This is a step-up on targeted water infrastructure-related spending versus prior stimulus packages and has started to make its way into the order books of the engineering and construction companies, which tend to be involved at the early-stage planning, in the design and engineering of water reuse and wastewater treatment plants.

Once the plants are built, the water-related equipment gets installed – pumps, valves, fire suppression systems, drainage systems and the like – followed then by the treatment-related technologies, providing opportunities for companies down the value chain.

Brazil announced the Universal Sanitation Act at the end of 2021, committing to universal sanitation for all by 2033; that will require investments in the range of approximately $90bn-$130bn over that period.

To achieve this goal, the Act includes a framework which encourages private market participation and funding. Finally, less stimulus-related and more regulatory-driven, the UK is on the cusp of a new five-year regulatory cycle, which will see spending to address issues like river health, leakage and sewer overflow incidents, double when compared with the last five years, driving opportunities across utilities, infrastructure and technology companies over multiple years.

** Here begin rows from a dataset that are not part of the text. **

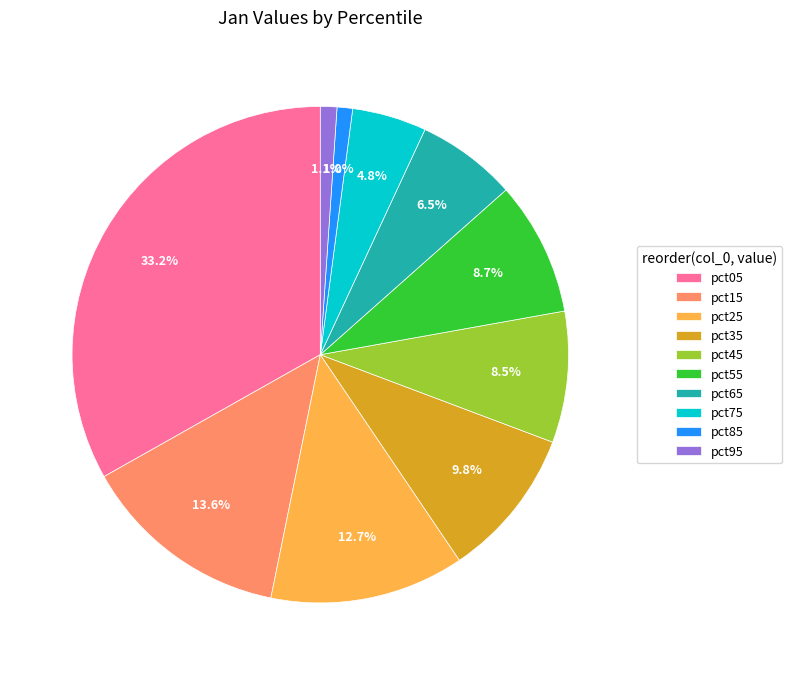

Is there a majority slice in this chart?

No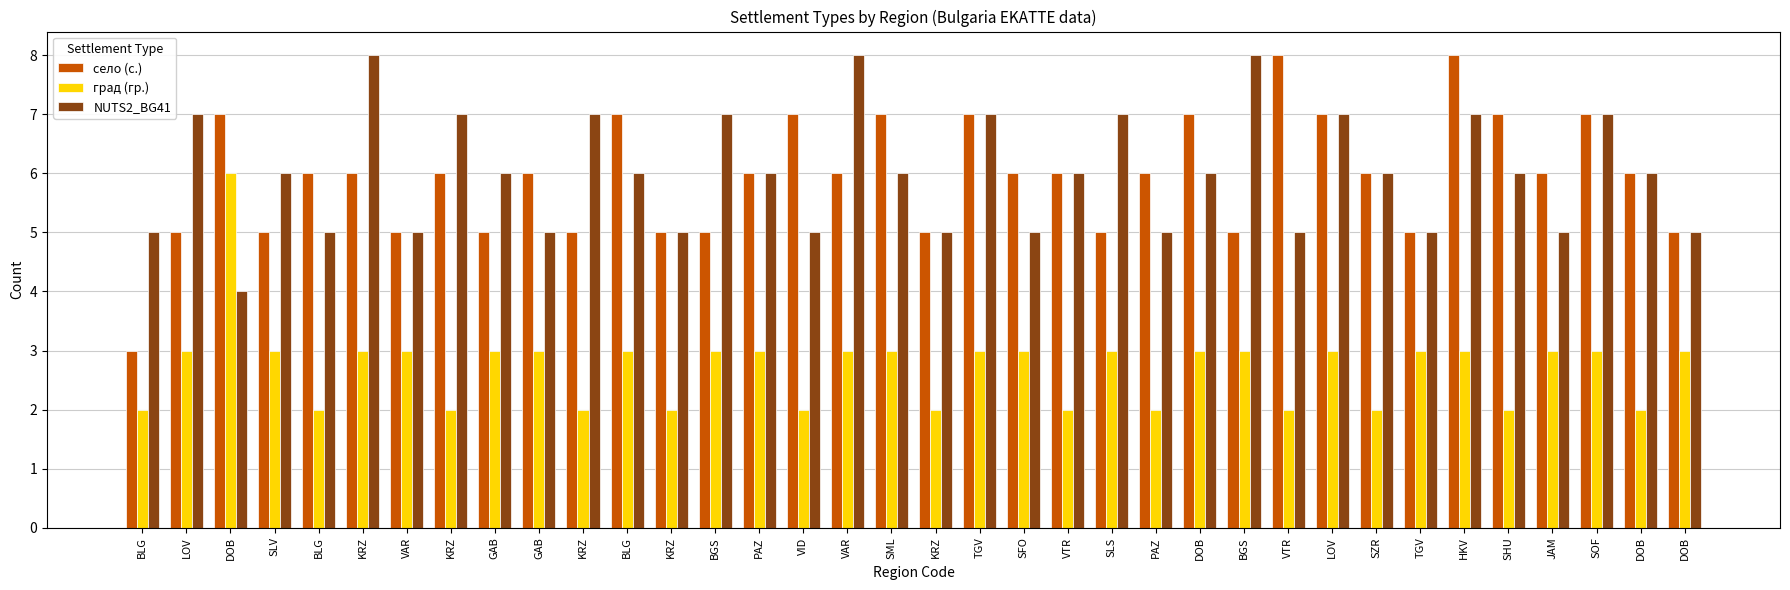

How many bars are there in each group?

3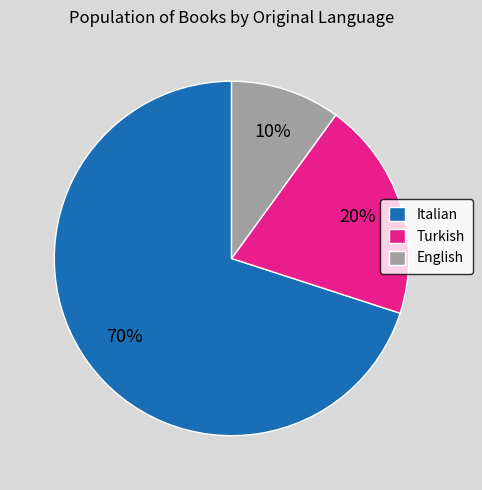

Which has a higher value, Italian or English?

Italian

From our vantage point, as a Water portfolio manager, investing in companies across the value chain, ensuring the reliable provision of clean water, the value chain continues to strengthen.

Water companies are adopting technologies that target water scarcity, enhance sustainability and improve the customer experience.

They are rising to the challenge, offering more innovative solutions, with the increasing support of key stakeholders in the background.